The next part of the article talks about "reentry shock," or "reverse culture shock," as it is sometimes called. This happens when you get back home and have trouble readjusting. I might deal with these issues in another post, but for now I want to get to another part - techniques for minimizing culture shock. Ferraro provides 4 cognitive strategies, which are basically ways to orient yourself before going and things to keep in mind while in the foreign country, and 18 other strategies. I've picked out some that are interesting to me.

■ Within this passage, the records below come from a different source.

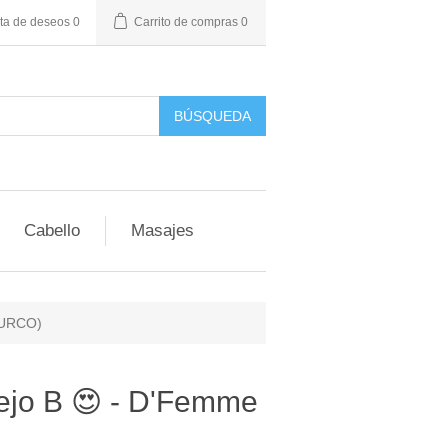
sta de deseos
0
Carrito de compras
0
BÚSQUEDA
Cabello
Masajes
(SURCO)
ejo B 😍 - D'Femme
)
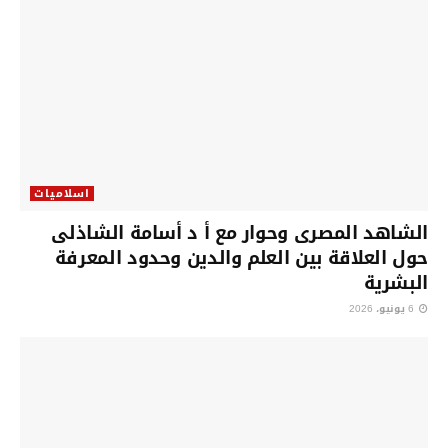
اسلاميات
الشاهد المصرى وحوار مع أ د أسامة الشاذلى
حول العلاقة بين العلم والدين وحدود المعرفة
البشرية
6 يونيو، 2026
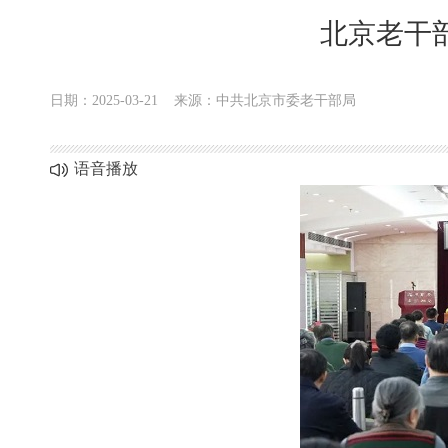
北京老干部
日期：2025-03-21
来源：中共北京市委老干部局
语音播放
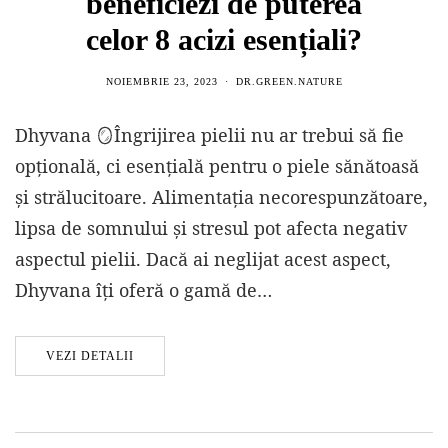
beneficiezi de puterea
celor 8 acizi esențiali?
NOIEMBRIE 23, 2023
DR.GREEN.NATURE
Dhyvana 🪞Îngrijirea pielii nu ar trebui să fie
opțională, ci esențială pentru o piele sănătoasă
și strălucitoare. Alimentația necorespunzătoare,
lipsa de somnului și stresul pot afecta negativ
aspectul pielii. Dacă ai neglijat acest aspect,
Dhyvana îți oferă o gamă de…
VEZI DETALII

The four cognitive strategies are:
1. Understand the general concept of culture. The way Ferraro approaches this vibes with Dr. Keller's "no one believes something that is stupid" statement. Things might be different in other cultures, and they might not make sense when viewed in our own paradigm, but just recognizing that there is a logic behind foreign cultural practices that is usually just as valid as our own cultural reasoning helps tremendously in generating empathy and allowing learning to happen.
2. Become familiar with local communication - verbal and nonverbal.
3. Cultural self-awareness - opening one's mind up to the reality that we are just as encultured as anyone anywhere, and that those cultural norms we bring with us affect the ways we see and react to things. What is it about American culture that is unique that shapes the way I act and think? What about Arizona culture, Mormon culture, Hilton culture? Recognizing these various cultural influences that contribute to our own make-up helps in navigating foreign cultures as we watch ourselves with more objective eyes.
4. Obtain as much culture-specific information as possible, from as many sources as possible. Journals and scholarly publications are good, but there are other places that can be even better. Youtube, Skype, social media - on and on, the internet has provided a way to connect cross-culturally, albeit in a sanitized form, instantly. Other ideas include going to places in your own location where people from the host country will be - restaurants, religious services (where appropriate), etc. People are generally more than happy to talk about their homelands.

Other points:

  • become familiar with the physical surroundings ASAP. Grab a map and wander around, or make a map if one isn't available
  • become familiar with basic skills - using currency, ordering off a menu, using public transportation
  • learn to live with ambiguity - don't expect answers up front, and be ok with never having answers to some questions
  • be slow to act, quick to think. Understand context as much as possible, and focus on making informed decisions rather than fast decisions.
  • don't evaluate yourself using your usual standards of accomplishment, at least at first. 
  • don't lose your sense of humor. The article said that humor might be the most powerful coping tool available, and I like that.
  • be adventurous. Look at problems as adventures and opportunities
  • learn how you best manage stress. Exercise, spirituality, venting to family or friends, etc.
  • stay as healthy as possible.
  • let go of home (for now) - say your goodbyes and really be in the host country. This doesn't mean that maintaining communication with family or friends is bad - it can be one of the most positive things you do - but rather that pining for home should be kept to a minimum and immersion in the local culture should be maximized and appreciated.
  • remember that there are no absolutes - not only is the culture unique, but the city, family, and individual you are interacting with is unique as well
  • keep the faith - believe that things will go well, and it is much more likely that they will. Give yourself time and patience, and give the host culture the same luxury
Some of my blog posts are designed to give me things to read and look at when I am in the field and don't have immediate access to all my class notes and other resources. This is one of those posts. I plan to remember to look at it frequently in the field, especially on that day when the honeymoon is officially over.

1 comment:

  1. Great post! Sometimes I use these principles in my everyday life, not just when I'm experiencing a new culture. It helps some.